The 2018 Programme for International Student Assessment (PISA) results released by the Organisation for Economic Co-operation and Development (OECD) underscore the magnitude of the learning crisis. According to the survey of learning outcomes in the participating countries, over 10 million students were not able to complete even the most basic reading tasks, and those struggling with basic reading were 15-year-old children in 79 high and middle-income countries.
The OECD study also highlights the link between socioeconomic advantage and learning outcomes. According to the study, “the 10% most socio-economically advantaged students outperformed their 10% most disadvantaged counterparts in reading by 141 score points, on average across OECD countries.”
The significance of the deficits in education outcome becomes obvious when viewed alongside the spiralling population crisis. Estimates by the Global Coalition for Business Education suggest that by 2030, there will be 1.5 billion school-age children in low and middle-income countries. If the trend continues, over 50% — 880 million children — will not have the skills they need to be productive members of society. Countries with rapidly growing youth populations will not be on track to acquire the skills they need to succeed in the workplace of 2030.

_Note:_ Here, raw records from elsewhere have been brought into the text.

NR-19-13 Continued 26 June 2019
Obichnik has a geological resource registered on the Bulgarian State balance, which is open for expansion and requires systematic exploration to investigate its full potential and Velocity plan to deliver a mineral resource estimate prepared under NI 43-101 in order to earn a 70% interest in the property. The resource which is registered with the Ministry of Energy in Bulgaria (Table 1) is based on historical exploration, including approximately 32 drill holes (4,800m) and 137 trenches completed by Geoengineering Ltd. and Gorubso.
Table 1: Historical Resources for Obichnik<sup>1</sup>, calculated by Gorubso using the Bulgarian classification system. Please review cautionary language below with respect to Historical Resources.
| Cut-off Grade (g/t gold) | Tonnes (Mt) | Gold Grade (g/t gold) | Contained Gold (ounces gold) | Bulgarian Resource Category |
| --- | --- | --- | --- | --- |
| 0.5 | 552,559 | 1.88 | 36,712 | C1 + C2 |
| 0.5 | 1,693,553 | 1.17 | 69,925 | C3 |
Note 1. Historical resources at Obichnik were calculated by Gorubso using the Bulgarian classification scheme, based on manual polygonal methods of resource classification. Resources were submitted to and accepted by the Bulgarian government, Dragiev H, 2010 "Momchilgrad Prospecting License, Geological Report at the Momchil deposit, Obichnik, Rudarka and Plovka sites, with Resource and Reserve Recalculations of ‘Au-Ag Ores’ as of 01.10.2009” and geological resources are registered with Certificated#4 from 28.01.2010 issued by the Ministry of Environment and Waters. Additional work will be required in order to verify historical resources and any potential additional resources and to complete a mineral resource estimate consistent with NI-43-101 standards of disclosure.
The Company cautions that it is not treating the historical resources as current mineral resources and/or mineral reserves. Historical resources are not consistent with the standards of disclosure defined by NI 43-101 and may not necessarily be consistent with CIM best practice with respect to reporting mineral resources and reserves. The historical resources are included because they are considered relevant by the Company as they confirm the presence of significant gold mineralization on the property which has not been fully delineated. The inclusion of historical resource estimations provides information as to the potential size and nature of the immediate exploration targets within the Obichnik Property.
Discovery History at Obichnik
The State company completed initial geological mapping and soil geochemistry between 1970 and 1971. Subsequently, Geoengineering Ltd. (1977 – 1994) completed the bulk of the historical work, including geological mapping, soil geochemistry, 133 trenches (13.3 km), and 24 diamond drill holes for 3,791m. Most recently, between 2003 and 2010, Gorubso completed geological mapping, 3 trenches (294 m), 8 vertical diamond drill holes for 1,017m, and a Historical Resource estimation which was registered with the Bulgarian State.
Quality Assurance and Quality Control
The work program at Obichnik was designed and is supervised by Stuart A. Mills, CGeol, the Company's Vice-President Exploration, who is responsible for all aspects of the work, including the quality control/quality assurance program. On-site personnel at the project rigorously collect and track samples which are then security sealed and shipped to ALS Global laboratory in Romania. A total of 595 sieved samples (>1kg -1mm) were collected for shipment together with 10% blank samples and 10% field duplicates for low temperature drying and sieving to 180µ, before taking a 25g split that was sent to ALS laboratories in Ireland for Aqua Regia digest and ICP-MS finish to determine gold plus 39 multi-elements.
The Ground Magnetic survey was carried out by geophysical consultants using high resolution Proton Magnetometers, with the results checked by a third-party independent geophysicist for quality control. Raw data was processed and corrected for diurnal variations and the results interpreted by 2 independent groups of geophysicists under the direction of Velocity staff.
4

Exacerbating the mismatch between school curricular and workplace demands are the other deficits which education has not adequately bridged.Among these are social skills gaps, meaning, the gaps in interpersonal and intercultural relations proficiency. The cause of peace cannot be served until humans realise that they are obliged to coexist with one another. Yet, education for global citizenship is still at a rudimentary stage.

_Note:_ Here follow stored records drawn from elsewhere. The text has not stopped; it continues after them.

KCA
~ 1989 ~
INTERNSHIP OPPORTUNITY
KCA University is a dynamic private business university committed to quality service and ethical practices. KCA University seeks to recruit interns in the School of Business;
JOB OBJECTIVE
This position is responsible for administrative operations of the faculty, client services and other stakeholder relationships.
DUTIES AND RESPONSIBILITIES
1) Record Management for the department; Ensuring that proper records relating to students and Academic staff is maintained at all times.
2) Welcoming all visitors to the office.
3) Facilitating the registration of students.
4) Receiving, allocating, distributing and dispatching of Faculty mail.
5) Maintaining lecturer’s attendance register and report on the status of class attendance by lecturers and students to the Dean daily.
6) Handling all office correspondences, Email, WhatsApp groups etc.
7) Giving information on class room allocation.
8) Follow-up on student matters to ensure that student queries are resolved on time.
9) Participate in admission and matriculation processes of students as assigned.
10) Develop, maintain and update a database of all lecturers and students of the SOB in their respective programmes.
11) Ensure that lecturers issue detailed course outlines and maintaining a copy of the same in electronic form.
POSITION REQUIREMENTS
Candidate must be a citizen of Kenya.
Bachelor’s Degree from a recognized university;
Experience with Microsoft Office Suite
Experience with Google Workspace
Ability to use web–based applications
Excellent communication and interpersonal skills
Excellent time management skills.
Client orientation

We have thus far focused on education in relatively normal environments. The fate of school children trapped in conflict zones is deserving of even more urgent attention. According to Unicef, 500 attacks were staged on schools in 20 countries worldwide in 2017. In 15 of the 20 countries, troops and rebel forces virtually commandeered schools and turned them into military posts. Thousands of children were recruited into fighting forces, made to serve as suicide bombers, or forced to endure direct attacks.

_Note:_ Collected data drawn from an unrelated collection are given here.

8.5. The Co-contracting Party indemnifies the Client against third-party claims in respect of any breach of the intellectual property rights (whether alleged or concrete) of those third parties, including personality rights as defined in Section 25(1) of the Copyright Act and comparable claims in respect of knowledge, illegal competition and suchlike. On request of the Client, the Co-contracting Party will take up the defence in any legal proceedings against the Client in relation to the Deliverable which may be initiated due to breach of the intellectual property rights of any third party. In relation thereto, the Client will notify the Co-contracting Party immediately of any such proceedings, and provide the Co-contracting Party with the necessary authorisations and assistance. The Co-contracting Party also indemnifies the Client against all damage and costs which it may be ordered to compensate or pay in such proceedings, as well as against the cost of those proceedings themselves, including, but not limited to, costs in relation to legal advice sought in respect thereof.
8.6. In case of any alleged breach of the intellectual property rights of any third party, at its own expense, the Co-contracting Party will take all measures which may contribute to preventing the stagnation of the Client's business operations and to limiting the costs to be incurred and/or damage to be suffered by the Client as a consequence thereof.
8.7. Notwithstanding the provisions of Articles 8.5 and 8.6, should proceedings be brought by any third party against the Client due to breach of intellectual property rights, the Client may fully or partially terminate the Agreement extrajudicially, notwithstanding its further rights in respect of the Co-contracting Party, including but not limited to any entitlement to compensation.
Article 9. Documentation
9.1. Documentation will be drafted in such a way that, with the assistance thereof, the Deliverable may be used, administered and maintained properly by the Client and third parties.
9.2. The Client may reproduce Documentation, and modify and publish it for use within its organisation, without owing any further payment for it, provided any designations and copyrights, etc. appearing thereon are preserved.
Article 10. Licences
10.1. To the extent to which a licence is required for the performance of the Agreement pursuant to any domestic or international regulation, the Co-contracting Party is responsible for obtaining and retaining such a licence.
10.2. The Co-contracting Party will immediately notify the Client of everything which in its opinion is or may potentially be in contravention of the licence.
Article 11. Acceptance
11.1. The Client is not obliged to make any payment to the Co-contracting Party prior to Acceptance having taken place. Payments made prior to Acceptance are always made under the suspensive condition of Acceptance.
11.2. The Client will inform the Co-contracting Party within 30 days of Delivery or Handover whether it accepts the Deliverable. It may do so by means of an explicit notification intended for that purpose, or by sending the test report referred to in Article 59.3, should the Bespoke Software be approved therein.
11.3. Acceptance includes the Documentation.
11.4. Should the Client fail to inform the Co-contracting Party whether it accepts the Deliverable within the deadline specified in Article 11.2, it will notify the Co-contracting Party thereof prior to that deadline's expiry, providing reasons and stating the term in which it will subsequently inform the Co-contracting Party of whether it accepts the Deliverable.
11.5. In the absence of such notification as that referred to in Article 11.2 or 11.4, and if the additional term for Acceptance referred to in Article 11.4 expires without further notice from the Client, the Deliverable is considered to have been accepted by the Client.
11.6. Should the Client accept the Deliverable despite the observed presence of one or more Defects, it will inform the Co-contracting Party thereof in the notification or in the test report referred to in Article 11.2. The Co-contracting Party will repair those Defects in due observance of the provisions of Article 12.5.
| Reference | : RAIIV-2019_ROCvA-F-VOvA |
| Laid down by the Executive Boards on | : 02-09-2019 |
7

Natural disasters pose additional threats. Cyclones, hurricanes, and storms periodically wreak havoc on school buildings and facilities, making learning difficult, if not impossible.
The choices that education stakeholders make have direct impact on various social groups, particularly, disadvantaged groups like rural communities, the urban poor, persons with disabilities, and women. Nearly two-thirds of all the illiterate adults in the world are female, a majority of whom are in underdeveloped countries.
Choice also becomes critical as the education sector struggles with how to elevate the status of the teaching profession, recruit competent teachers, and expose teachers to innovative teaching techniques.
Inclusive quality education in the vision for the 74th Session of the UNGA, in collaboration with other partners, and the theme for this year’s IDE is “Aligning Inclusive Quality Education Policies with Sustainable Development Goals”. Forward-looking education policies have contributed to the attainment of sustainable development goals targets in some countries. The high-level interactive sessions will enable participants at this year’s IDE to share international good practices in inclusive quality education.